AI, Professionals, and Professional Work: The Practice of Law with Automated Decision Support Technologies
A report on work being done jointly with Deirdre Mulligan. Technical systems employing algorithms are shaping and displacing human decision making in a variety of fields. As technology reconfigures work practices, researchers have documented potential loss of human agency and skill, confusion about responsibility, diminished accountability, and both over- and under-reliance on decision-support systems. The introduction of predictive algorithm systems into professional decision making compounds both general concerns with bureaucratic inscrutability and opaque technical systems as well as specific concerns about encroachments on expert knowledge and (mis-)alignment with professional liability frameworks and ethics. To date, however, we have little empirical data regarding how automated decision-support tools are being debated, deployed, used, and governed in professional practice.
The objective of our ongoing empirical study is to analyze the organizational structures, professional rules and norms, and technical system properties that shape professionals’ understanding and engagement with such systems in practice. As a case study, we examine decision-support systems marketed to legal professionals, focusing primarily on technologies marketed for “e-discovery” purposes.

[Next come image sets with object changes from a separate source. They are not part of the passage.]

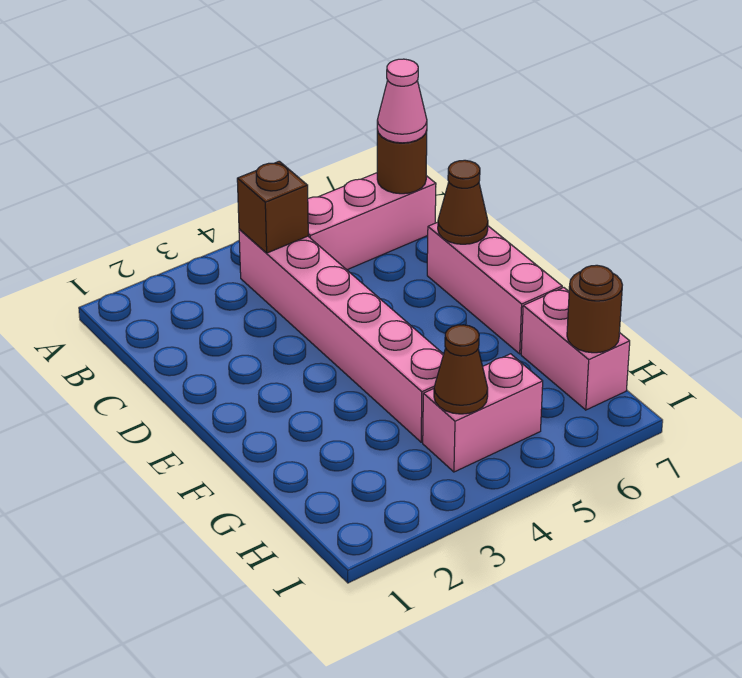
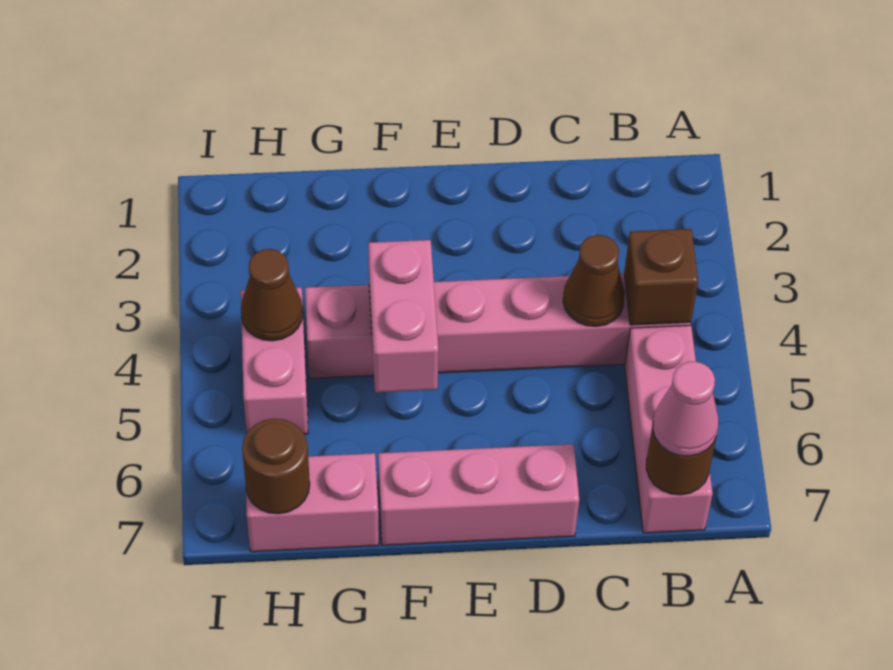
brown 1x1 cone [438,160,488,244] -> brown 1x1 cone moved to [563,235,625,326]
none -> pink 1x2 brick [368,240,438,392]

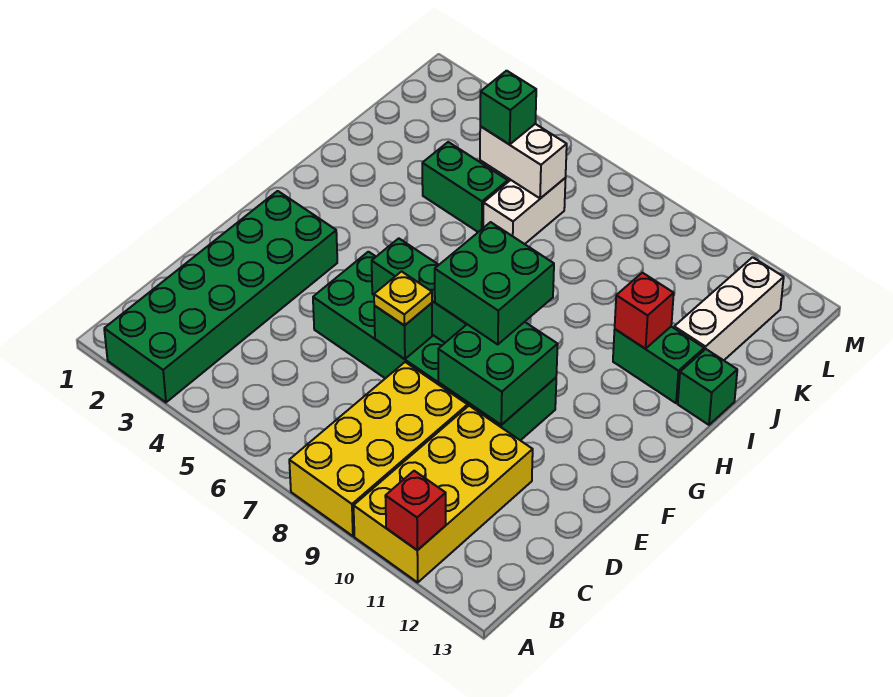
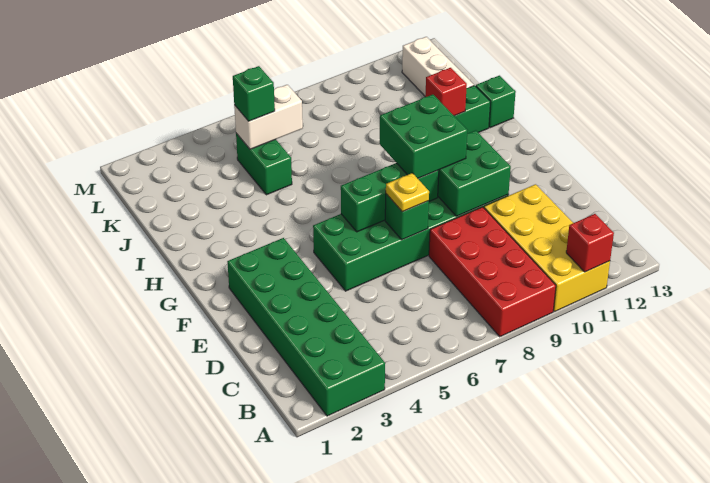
yellow 2x4 brick [289,362,468,536] -> red 2x4 brick [429,207,556,337]
green 1x2 brick [422,142,508,232] -> green 1x2 brick turned to [236,133,292,195]
white 1x2 brick [483,178,566,244] -> none

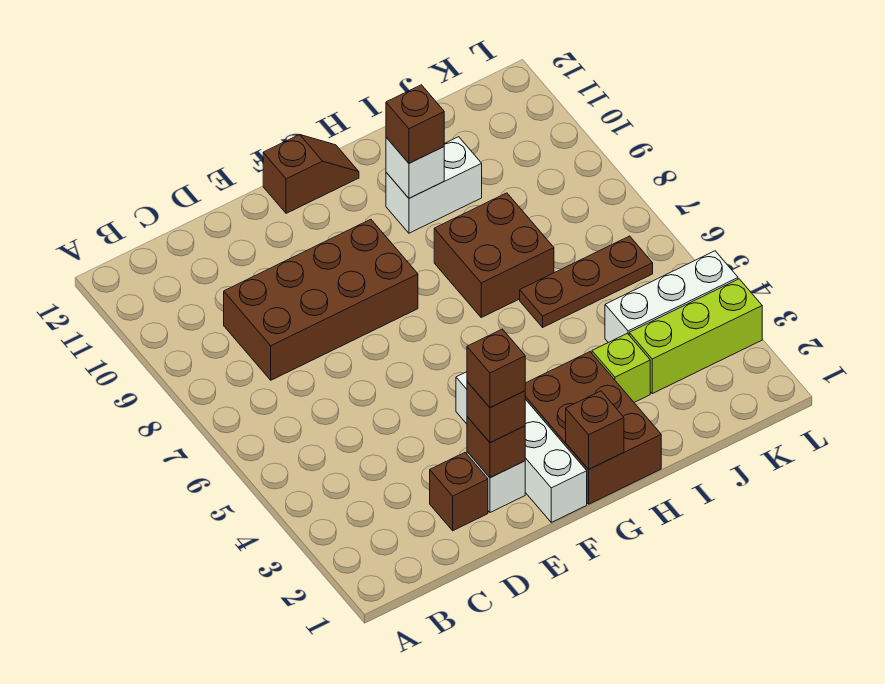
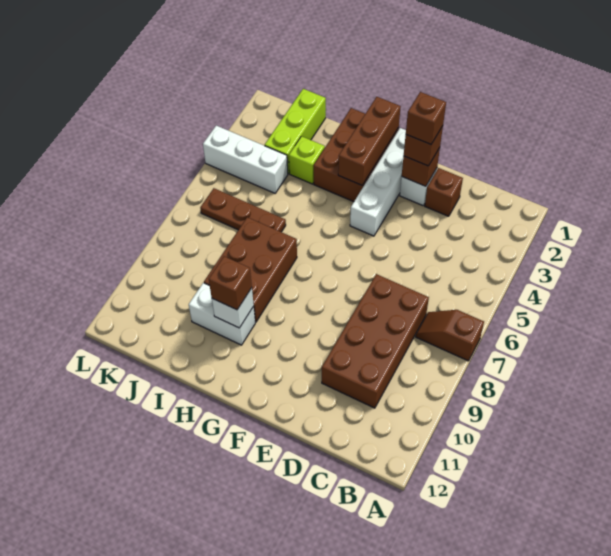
brown 2x4 brick [224,219,418,380] -> brown 2x4 brick turned to [322,274,429,408]
brown 1x2 slope [263,135,359,213] -> brown 1x2 slope moved to [416,310,484,361]
brown 1x1 brick [566,391,624,469] -> brown 1x3 brick [338,97,401,185]
brown 2x2 brick [434,193,554,317] -> brown 2x3 brick [204,217,297,322]
lime 1x3 brick [629,279,762,394] -> lime 1x3 brick turned to [265,89,326,174]

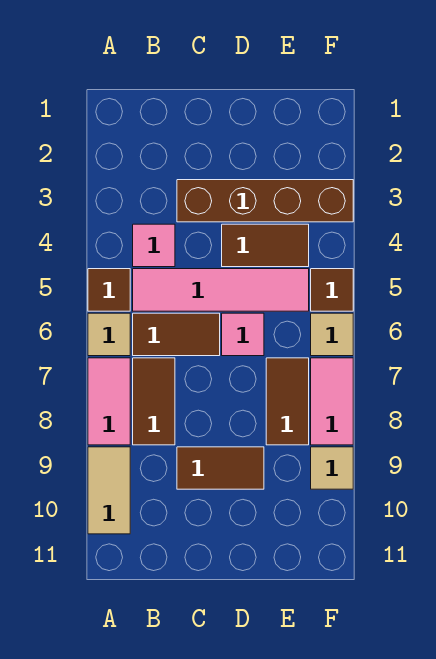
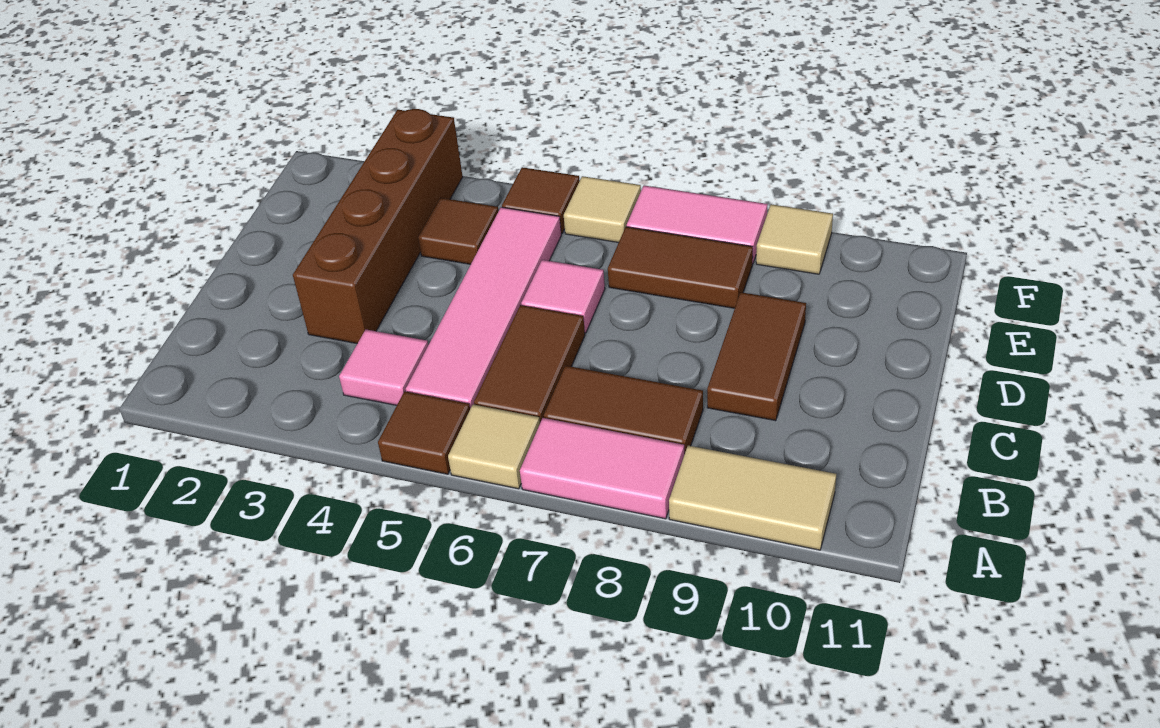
brown 1x2 tile [222,224,309,267] -> brown 1x1 tile [418,198,499,264]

Commonly referred to as “technology-assisted review” (TAR) or “predictive coding,” these systems increasingly rely on machine-learning techniques to classify and predict which of the voluminous electronic documents subject to litigation should be withheld or produced to the opposing side. We are accomplishing our objective through in-depth, semi-structured interviews of experts in this space: the technology company representatives who develop and sell such systems to law firms and the legal professionals who decide whether and how to use them in practice. We argue that governance approaches should be seeking to put lawyers and decision-support systems in deeper conversation, not position them as relatively passive recipients of system wisdom who must rely on out-of-system legal mechanisms to understand or challenge them. This requires attention to both the information demands of legal professionals and the processes of interaction that elicit human expertise and allow humans to obtain information about machine decision making.
Daniel N. Kluttz is a postdoctoral scholar at UC Berkeley's School of Information. There he helps organize and lead the Algorithmic Fairness and Opacity Working Group (AFOG), an interdisciplinary group that brings together UC Berkeley faculty, postdocs, and Bay Area technology professionals to develop research and policy recommendations regarding fairness and transparency, governance, professional ethics, and social impacts of emerging technologies and practices, particularly as applied to artificial-intelligence-based systems, algorithmic decision making, and data science.
Drawing from intellectual traditions in organizational theory, law and society, economic sociology, social psychology, and technology studies, Kluttz’s research is oriented around two broad lines of inquiry: 1) the formal and informal governance of economic and technological innovations, and 2) the organizational and legal environments surrounding such innovations. His current projects include studies of the psychological, organizational, and cultural underpinnings of personal data exchange in the digital economy, the effects of automated decision-support technologies on professional work practices and the construction and implementation of data science ethics in the tech industry and higher education. He has employed both qualitative and quantitative methods in his work, including in-depth interviews, longitudinal and multi-level modeling techniques, surveys, geospatial analyses, and historical/archival methods.
Kluttz’s research has appeared in a variety of peer-reviewed publications, including the Law & Society Review, Socio-Economic Review, and Handbook of Contemporary Sociological Theory. He holds a Ph.D. in sociology from UC Berkeley, a JD from the UNC-Chapel Hill School of Law, and dual bachelor’s degrees in sociology and psychology from UNC-Chapel Hill. Prior to pursuing his Ph.D., he practiced law in Raleigh, NC.